A new report seeks to lower the risk in organizational settings.

Luciana C. Assini-Meytin, Ph.D., co-authored this post.

As many as one in four girls, and one in 10 boys, will experience some form of child sexual abuse during their childhood. Most children will experience child sexual abuse victimization in their own home or the home of the person engaging in the harmful behavior. However, child sexual abuse has no boundaries and also happens in organizational settings such as schools, recreational clubs, sports, and religious organizations.

To curb these statistics, we recently partnered with several of the largest and longest operating youth-serving organizations in the U.S. to understand better the child sexual abuse prevention and response efforts that already exist in youth-serving organizations.

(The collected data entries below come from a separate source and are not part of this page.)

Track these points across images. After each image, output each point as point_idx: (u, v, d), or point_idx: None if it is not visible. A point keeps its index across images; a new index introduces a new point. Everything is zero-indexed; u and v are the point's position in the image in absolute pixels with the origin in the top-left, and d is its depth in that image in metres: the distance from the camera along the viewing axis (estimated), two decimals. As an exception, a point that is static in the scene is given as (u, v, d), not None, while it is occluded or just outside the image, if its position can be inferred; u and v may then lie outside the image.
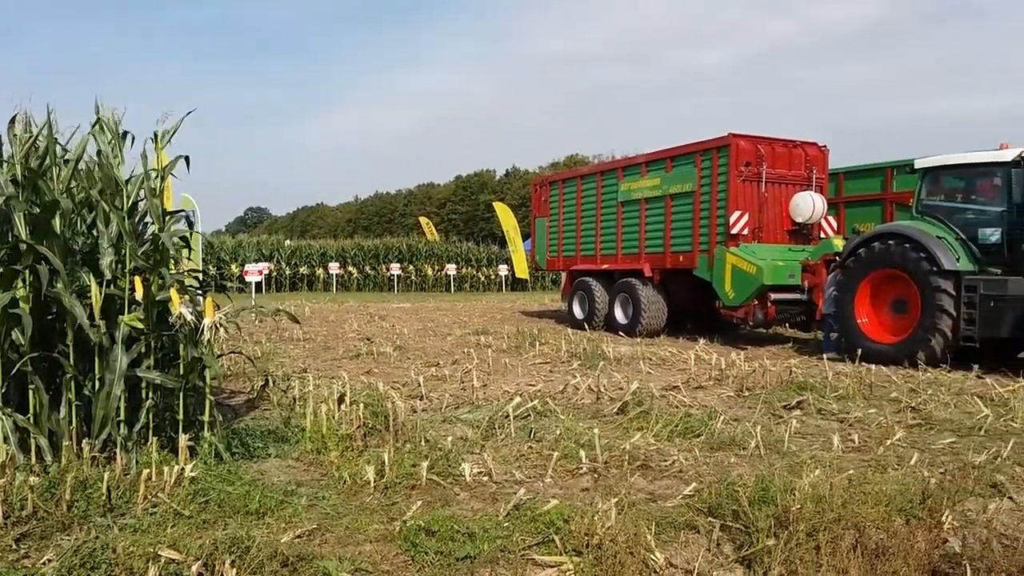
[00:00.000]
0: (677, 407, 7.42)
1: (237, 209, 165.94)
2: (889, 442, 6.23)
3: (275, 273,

These organizations gave us unprecedented access to policies, trainings, and codes of conduct that help formalize their child sexual abuse prevention and response efforts. In a study published in the journal Child Abuse & Neglect, we describe such actions and identify that these organizations already implement a majority of recommended best practices.

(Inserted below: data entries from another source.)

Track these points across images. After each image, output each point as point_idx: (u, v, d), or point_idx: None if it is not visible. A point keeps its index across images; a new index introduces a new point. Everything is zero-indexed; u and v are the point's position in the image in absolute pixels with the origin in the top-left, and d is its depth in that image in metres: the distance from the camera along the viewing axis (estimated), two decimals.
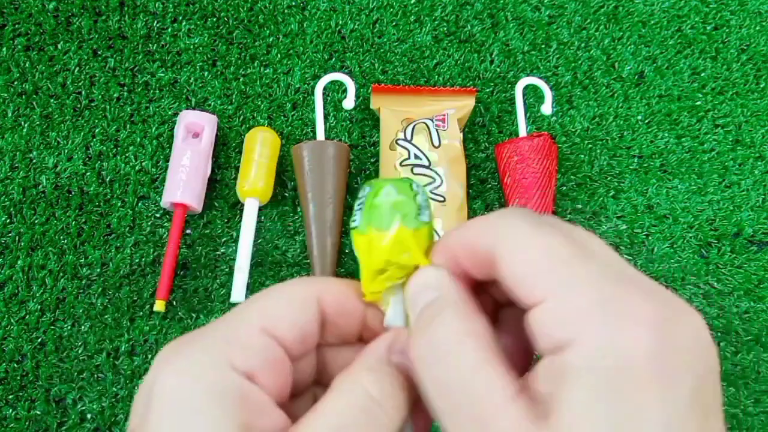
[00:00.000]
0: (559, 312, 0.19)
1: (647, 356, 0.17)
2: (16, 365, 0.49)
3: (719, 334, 0.53)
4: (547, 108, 0.56)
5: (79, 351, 0.50)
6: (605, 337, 0.18)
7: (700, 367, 0.18)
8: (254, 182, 0.52)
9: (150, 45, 0.57)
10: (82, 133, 0.54)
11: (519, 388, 0.19)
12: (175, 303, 0.51)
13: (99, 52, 0.56)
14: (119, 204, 0.53)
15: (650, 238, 0.55)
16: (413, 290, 0.23)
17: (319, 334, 0.24)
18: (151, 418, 0.19)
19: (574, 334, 0.18)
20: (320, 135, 0.54)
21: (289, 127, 0.56)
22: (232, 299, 0.50)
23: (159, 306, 0.49)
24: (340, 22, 0.58)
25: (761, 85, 0.59)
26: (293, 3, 0.59)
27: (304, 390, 0.25)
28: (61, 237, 0.52)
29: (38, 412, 0.49)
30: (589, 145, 0.57)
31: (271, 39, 0.58)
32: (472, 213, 0.54)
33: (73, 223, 0.52)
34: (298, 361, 0.24)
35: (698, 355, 0.18)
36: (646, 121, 0.58)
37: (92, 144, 0.54)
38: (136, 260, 0.52)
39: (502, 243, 0.21)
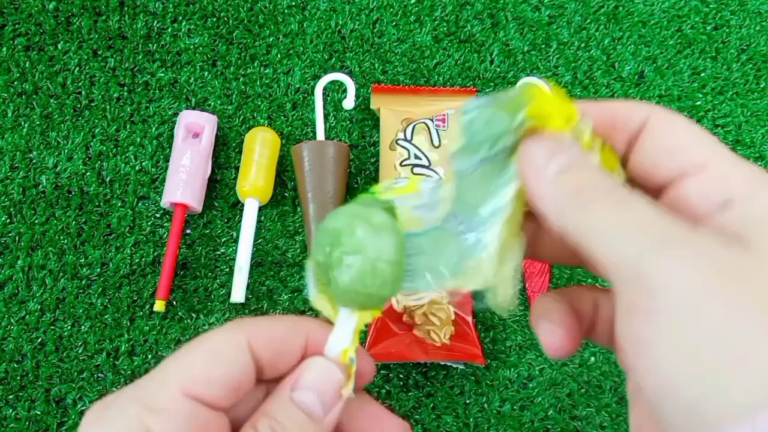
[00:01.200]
0: (726, 175, 0.20)
1: None
2: (16, 365, 0.49)
3: None
4: None
5: (79, 351, 0.50)
6: None
7: None
8: (254, 182, 0.52)
9: (150, 45, 0.57)
10: (82, 133, 0.54)
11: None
12: (175, 303, 0.51)
13: (99, 52, 0.56)
14: (119, 204, 0.53)
15: None
16: (541, 151, 0.21)
17: (255, 378, 0.23)
18: None
19: (746, 192, 0.19)
20: (320, 135, 0.54)
21: (289, 127, 0.56)
22: (232, 299, 0.50)
23: (159, 306, 0.49)
24: (340, 22, 0.58)
25: (761, 85, 0.59)
26: (293, 3, 0.59)
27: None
28: (61, 237, 0.52)
29: (38, 412, 0.49)
30: None
31: (271, 39, 0.58)
32: None
33: (73, 223, 0.52)
34: (239, 404, 0.23)
35: None
36: None
37: (92, 144, 0.54)
38: (136, 260, 0.52)
39: (660, 114, 0.21)
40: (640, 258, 0.18)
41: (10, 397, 0.49)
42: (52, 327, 0.50)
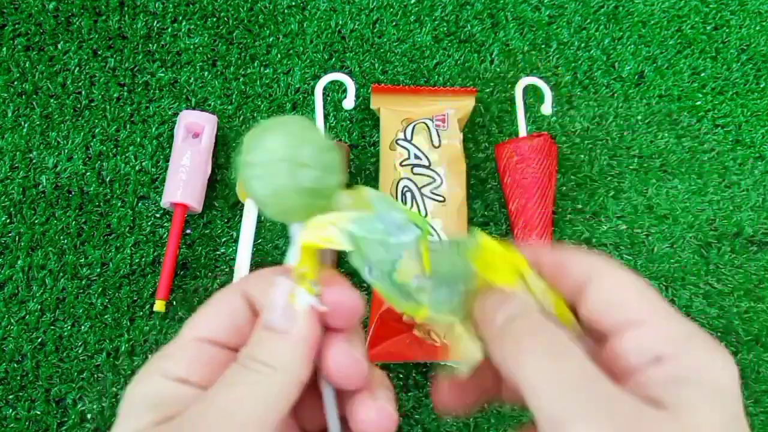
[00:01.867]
0: (660, 332, 0.22)
1: (734, 381, 0.22)
2: (16, 365, 0.49)
3: (719, 334, 0.53)
4: (547, 108, 0.56)
5: (79, 351, 0.50)
6: (702, 359, 0.22)
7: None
8: None
9: (150, 45, 0.57)
10: (82, 133, 0.54)
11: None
12: (175, 303, 0.51)
13: (99, 52, 0.56)
14: (119, 204, 0.53)
15: (650, 238, 0.55)
16: (496, 311, 0.24)
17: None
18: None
19: (677, 350, 0.22)
20: None
21: None
22: None
23: (159, 306, 0.49)
24: (340, 22, 0.58)
25: (761, 85, 0.59)
26: (293, 3, 0.59)
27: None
28: (61, 237, 0.52)
29: (38, 412, 0.49)
30: (589, 145, 0.57)
31: (271, 39, 0.58)
32: (472, 213, 0.54)
33: (73, 223, 0.52)
34: None
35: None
36: (646, 121, 0.58)
37: (92, 144, 0.54)
38: (136, 260, 0.52)
39: (604, 268, 0.24)
40: (563, 421, 0.20)
41: (10, 397, 0.49)
42: (52, 327, 0.50)
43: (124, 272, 0.52)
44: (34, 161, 0.53)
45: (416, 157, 0.53)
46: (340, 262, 0.53)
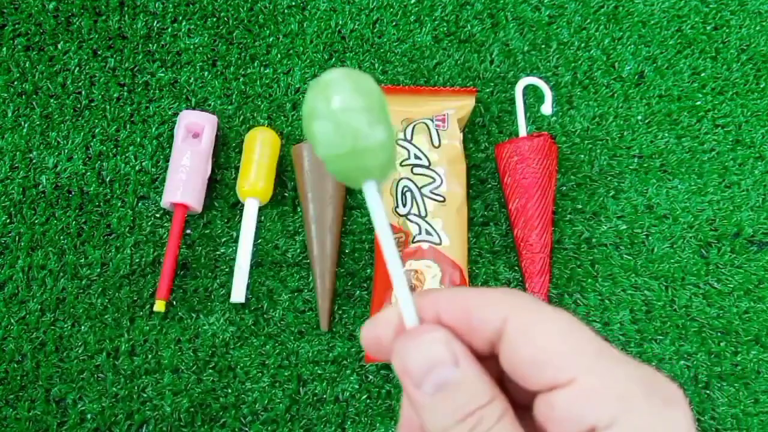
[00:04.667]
0: (594, 392, 0.19)
1: None
2: (16, 365, 0.49)
3: (719, 334, 0.53)
4: (547, 108, 0.56)
5: (79, 351, 0.50)
6: (647, 421, 0.18)
7: None
8: (254, 182, 0.52)
9: (150, 45, 0.57)
10: (82, 133, 0.54)
11: None
12: (175, 303, 0.51)
13: (99, 52, 0.56)
14: (119, 204, 0.53)
15: (650, 238, 0.55)
16: (417, 363, 0.20)
17: None
18: None
19: (613, 416, 0.18)
20: None
21: (289, 127, 0.56)
22: (232, 299, 0.50)
23: (159, 306, 0.49)
24: (340, 22, 0.58)
25: (761, 85, 0.59)
26: (293, 3, 0.59)
27: None
28: (61, 237, 0.52)
29: (38, 412, 0.49)
30: (589, 145, 0.57)
31: (271, 39, 0.58)
32: (472, 213, 0.54)
33: (73, 223, 0.52)
34: None
35: None
36: (646, 121, 0.58)
37: (92, 144, 0.54)
38: (136, 260, 0.52)
39: (518, 315, 0.20)
40: None
41: (10, 397, 0.49)
42: (52, 327, 0.50)
43: (124, 272, 0.52)
44: (34, 161, 0.54)
45: (416, 157, 0.53)
46: (340, 262, 0.53)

Informed by this work, we released Preventing Child Sexual Abuse in the Context of National Youth-Serving Organizations, an online Desk Guide offering youth organizations recommendations to bolster policies and practices aimed at preventing child sexual abuse. In particular, our report is designed to provide a guiding framework to help unify organizations’ efforts to keep children safe. In this Desk Guide, we sought to shift focus away from a series of discrete rules to formulate overarching principles to keep children safe. These principles can create individualized protocols to meet youth organizations’ varying missions, risk concerns, and resources.

Our guide, funded by the Bloomberg American Health Initiative, offers eight core principles designed to help youth-serving organizations consistently protect children from sexual abuse:

  1. Make children’s well-being and safety the organization’s highest priority.
  2. Have a systematic approach to child sexual abuse prevention training.
  3. Increase monitoring of adult-child interactions.
  4. Collaborate with children and parents and involve them in key decisions.
  5. Identify safety concerns and generate solutions to specific organizational child sexual abuse safety risks.
  6. Increase organization’s evaluation and accountability of child-safe practices.
  7. Address youth developmentally normative and problem sexual behavior.
  8. Strengthen human resources and management.

Youth-serving organizations do an enormous amount of good for the children they serve, and many have well-crafted, thoughtfully implemented policies for the protection of those children. We are optimistic that this Desk Guide will provide additional help to youth-serving organizations in their efforts to keep children safe.